Dalam wawancara dengan IQNA, Roghayeh Ezadi, dosen Jurusan Ilmu Pengetahuan Islam Universitas Azad, menjelaskan "Rahmatan lil Alamin/ Rahmat bagi seluruh alam" sebagai salah satu sifat Nabi Islam (saw) dan berkata: Menurut ayat 107 dari surah Al-Anbiya, "Rahmat bagi seluruh alam" adalah salah satu sifat Nabi Islam (saw) yang mana Allah berfirman: "Kami tidak mengutus engkau (Nabi Muhammad), kecuali sebagai rahmat bagi seluruh alam".
Dalam menjelaskan gambaran Nabi suci (saw), Allamah Thabathabai menjelaskan: Yakni, Anda adalah rahmat yang telah dikirimkan kepada semua umat manusia, dan inilah yang dituntut dari keumuman risalahnya. Dalam bahasa Arab, ketika huruf Alif dan Lam yang menyatu pada jamak merupakan tanda umum, oleh karena itu dapat dikatakan dialah rahmat bagi manusia di dunia ini, sampai hari kiamat, karena dia membawa agama yang penerimaannya membawa kebahagiaan dunia dan akhirat.
Menanggapi pertanyaan, apa kriteria terbaik Nabi (saw) untuk mencapai gelar " Rahmat bagi seluruh alam "?, peneliti Alquran ini mengatakan: “Rasulullah (saw) mencapai tingkat kesempurnaan di mana da menjadi manifestasi sempurna rahmat dan mahabbah atau kecintaan Ilahi. Dia memandang tidak hanya seluruh manusia, namun juga seluruh makhluk dengan penuh belas kasih dan rahmat serta berperilaku bersama mereka. Nabi Allah (saw) bahkan lebih baik kepada manusia daripada seorang ayah.
Dengan menyatakan bahwa Nabi adalah manifestasi sempurna rahmat dan mahabbah Allah, ia menjelaskan: “Seluruh sifat, kriteria dan dasar siroh Nabi Muhammad (saw) didasarkan rahmat dan mahabbah.”
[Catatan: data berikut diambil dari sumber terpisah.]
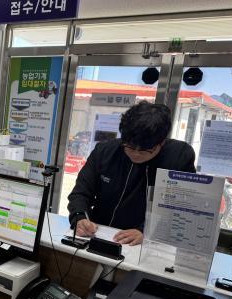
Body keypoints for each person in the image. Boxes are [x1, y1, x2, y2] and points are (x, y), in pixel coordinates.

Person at [67, 101, 196, 246]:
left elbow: (181, 209)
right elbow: (80, 193)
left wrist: (146, 231)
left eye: (144, 150)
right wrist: (79, 217)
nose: (136, 154)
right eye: (130, 147)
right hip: (98, 235)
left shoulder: (179, 157)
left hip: (144, 245)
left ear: (161, 142)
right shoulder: (104, 151)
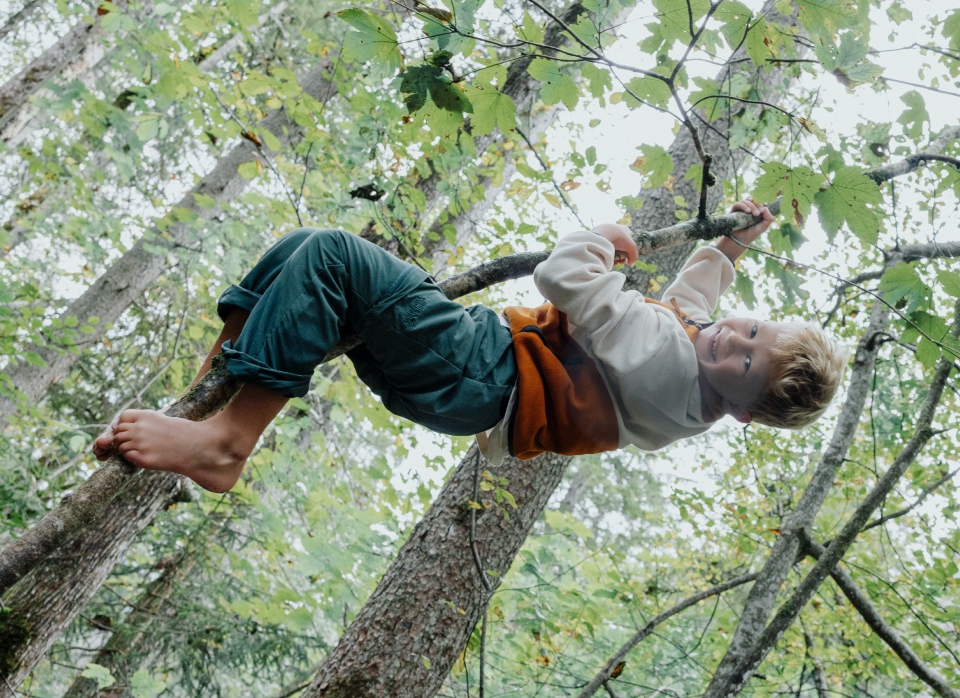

Pengajar hauzah ilmiah Fatimiah Kerman ini melanjutkan dengan membahas contoh kerahmatan Nabi bagi seluruh alam dan berkata: Nabi (saw) dikarenakan "akhlak yang agung" (Surah Al-Qalam: 4) dan " Rahmatan lil Alamin” (QS. Anbiya: 107), merupakan contoh dan teladan keutamaan akhlak bagi seluruh umat manusia di segala zaman. Selain itu, Alquran menyebut Rasulullah saw sebagai uswah hasanah yang patut dijadikan teladan oleh setiap orang.
لَقَدْ کَانَ لَکُمْ فِی رَسُولِ اللَّهِ أُسْوَةٌ حَسَنَةٌ
“Sungguh, pada (diri) Rasulullah benar-benar ada suri teladan yang baik bagimu”. (QS. Al-Ahzab: 21) Dan hasilnya, beliau sebagai teladan kemanusiaan yang terbaik dan terlengkap, sangat penyayang, ramah dan baik hati kepada semua orang serta dermawan dalam akhlak dan amal, oleh karena itu, selama 23 tahun kenabian, beliau mampu menarik perhatian banyak hati yang salah arah kepada ajaran Islam.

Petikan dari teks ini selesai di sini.